I reprint that in testament to this dude’s spirit. He will beat the hell out of this. I know it!!!
So, when I went to sleep that night – my head clouded with a storm of emotions. Minor annoyance at my cold – which suddenly seemed so insignificant. Hopeful that the power would remain on and the kids would wake to a warm home. Excited at the prospect of a first date with an interesting person. Humbled by the courage and strength of a good friend.
It’s that last one that let my thoughts drift to those two sweet souls slumbering away – mere yards – in their own rooms. I knew that once the storm had had it’s say, we could get our play, cold be damned.
These are the moments that make a life.
By midday Saturday, the storm was done. With Aria fully embracing the jammie day she lobbied for earlier in the morning, Colin & I left her behind to read in her bedroom as we hit the tundra to try and make a dent. Back at my old house, I had a huge industrial strength snow blower – the type that clears an Interstate in one fell swoop. Here at the apartment – a measly shovel.
Fortunately, my cold was one of those rare ailments that kills you when you first wake up and again when you settle down for the evening – but retreats in strength during the day – so I knew I had no problem shouldering my portion of the work.
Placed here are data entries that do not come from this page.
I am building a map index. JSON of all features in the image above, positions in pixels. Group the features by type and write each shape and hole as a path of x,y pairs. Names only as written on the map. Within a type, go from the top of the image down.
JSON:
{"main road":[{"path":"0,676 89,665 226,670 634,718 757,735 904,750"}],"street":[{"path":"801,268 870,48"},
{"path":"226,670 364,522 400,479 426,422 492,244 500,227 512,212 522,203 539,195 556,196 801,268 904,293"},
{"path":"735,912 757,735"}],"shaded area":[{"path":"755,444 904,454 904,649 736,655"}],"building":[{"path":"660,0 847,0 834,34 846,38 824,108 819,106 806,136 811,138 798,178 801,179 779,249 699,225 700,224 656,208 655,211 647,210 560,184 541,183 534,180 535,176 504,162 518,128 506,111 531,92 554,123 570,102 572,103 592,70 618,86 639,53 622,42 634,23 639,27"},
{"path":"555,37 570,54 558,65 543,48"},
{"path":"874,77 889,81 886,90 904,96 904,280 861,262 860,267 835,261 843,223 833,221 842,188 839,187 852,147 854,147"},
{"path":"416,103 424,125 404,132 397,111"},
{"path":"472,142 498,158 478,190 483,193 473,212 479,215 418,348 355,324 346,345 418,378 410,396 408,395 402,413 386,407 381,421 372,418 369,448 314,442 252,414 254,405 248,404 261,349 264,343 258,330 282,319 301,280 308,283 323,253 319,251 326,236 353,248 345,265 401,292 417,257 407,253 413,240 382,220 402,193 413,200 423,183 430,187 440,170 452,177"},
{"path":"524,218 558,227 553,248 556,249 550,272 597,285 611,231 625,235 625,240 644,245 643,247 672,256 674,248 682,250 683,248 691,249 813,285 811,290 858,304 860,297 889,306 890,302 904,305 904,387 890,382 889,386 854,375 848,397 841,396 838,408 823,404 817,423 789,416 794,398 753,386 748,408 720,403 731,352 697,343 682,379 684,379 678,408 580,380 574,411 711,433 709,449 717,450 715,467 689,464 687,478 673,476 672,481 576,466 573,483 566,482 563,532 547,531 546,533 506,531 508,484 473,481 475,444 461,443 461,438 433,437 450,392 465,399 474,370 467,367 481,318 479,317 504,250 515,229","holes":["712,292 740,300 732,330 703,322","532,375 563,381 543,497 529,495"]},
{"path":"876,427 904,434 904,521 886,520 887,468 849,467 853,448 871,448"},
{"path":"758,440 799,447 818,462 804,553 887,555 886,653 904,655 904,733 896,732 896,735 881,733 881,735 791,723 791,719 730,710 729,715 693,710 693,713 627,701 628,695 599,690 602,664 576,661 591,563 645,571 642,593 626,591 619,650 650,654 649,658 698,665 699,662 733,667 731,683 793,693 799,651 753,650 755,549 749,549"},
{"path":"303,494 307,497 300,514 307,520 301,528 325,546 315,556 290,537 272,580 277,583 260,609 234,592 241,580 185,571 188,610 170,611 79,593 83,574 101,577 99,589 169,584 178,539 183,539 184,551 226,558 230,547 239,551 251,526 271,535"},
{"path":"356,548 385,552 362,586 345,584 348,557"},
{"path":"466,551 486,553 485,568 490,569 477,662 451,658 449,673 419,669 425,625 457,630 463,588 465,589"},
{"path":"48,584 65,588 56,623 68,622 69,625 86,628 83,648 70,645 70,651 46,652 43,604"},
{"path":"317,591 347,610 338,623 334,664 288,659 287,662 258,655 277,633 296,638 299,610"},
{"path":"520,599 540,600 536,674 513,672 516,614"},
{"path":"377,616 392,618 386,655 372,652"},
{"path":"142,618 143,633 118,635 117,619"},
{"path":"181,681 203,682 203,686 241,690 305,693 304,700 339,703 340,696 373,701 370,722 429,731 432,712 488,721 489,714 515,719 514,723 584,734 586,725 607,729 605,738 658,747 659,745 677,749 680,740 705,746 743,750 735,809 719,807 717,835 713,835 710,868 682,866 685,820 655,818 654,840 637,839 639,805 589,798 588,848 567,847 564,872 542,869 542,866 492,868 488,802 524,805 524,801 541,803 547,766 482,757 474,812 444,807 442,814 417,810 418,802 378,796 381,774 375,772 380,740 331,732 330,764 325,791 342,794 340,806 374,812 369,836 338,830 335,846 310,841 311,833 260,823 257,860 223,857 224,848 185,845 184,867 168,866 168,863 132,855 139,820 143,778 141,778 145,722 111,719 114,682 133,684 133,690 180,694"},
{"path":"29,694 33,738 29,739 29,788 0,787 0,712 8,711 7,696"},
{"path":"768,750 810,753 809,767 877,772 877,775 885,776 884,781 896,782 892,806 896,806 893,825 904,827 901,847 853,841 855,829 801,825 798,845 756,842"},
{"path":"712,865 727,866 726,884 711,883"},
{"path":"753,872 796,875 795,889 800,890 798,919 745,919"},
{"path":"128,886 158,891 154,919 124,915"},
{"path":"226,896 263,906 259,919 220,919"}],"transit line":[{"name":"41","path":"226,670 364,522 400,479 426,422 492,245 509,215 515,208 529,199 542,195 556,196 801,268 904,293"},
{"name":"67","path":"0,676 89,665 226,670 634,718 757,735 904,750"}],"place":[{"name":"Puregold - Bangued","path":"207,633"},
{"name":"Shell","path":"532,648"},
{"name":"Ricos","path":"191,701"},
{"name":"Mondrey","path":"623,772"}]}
With the guy who lives downstairs grabbing a snowblower from the garage, we came up with a plan. He took the top half of the driveway where the plows had erected a mini mountain range and I worked the lower end. We would meet somewhere in the middle.

I also offered myself a little incentive. Although the storm and my cold had steered me off my normal gym routine, there was enough work ahead of me to not feel too guilty when I offered up “a beer for every 20 minutes of shoveling.” I figured I’d be done in an hour and 3 frosty ones might remedy my head much better than 400 additional milligrams of Sudafed.

When I finished 3 hours later, I realized I’d have to bank some of those brews. Never a good idea to stage a one-man keg party while on kid duty.


As Colin and I surveyed our kingdom, we found our good friends and next door neighbors, Stacey and Josh – out in front of their house. Their brood had taken advantage of the traveling ban and were racing sleds down the center of our street. So, Josh and I, being duty-bound Dads who have pledged to uphold the laws of our land – turned in our badges and grabbed two sleds so we could race each other. Little did I know, the course was rigged. Despite the best efforts of my pit crew to give me a great starting push, I lagged a full league behind Josh – obviously a victim of the shoddy plowing on my side of the street.

Those few runs down the road were mere appetizer for the main event the next day, when upon pulling into my driveway, midday – I got a text from Stacey looking to see if the kids and I wanted to join her fam and that of our other friends, Sarah and Bobby – at the local golf course for another several dozen runs on the slopes. The kids were in snow clothes before the words could exit my mouth and we spent a good couple of hours flying down, running back up, and soaring down all over again and again and again. Despite my cold, my energy returned. It’s days like that where I’m 40 going on 14.

It’s days like all of these that I’m thankful for this Blog – to let these memories stick.

And to share it all…


Comments now closed (4)

    • Actually – I have them in full size. I just have to shrink them on the site or it throws the formatting all out of whack.

  • Awesome as always Ed! Love what you wrote to your friend. Remind me to call you with all my life drama so I can be inspired by you like that!

    • That’s a plan. And I told Sarah, if something bad ever happens to me – I hope there is one person out there who steps out to say something nice about me.

      Then I remembered – of course there is.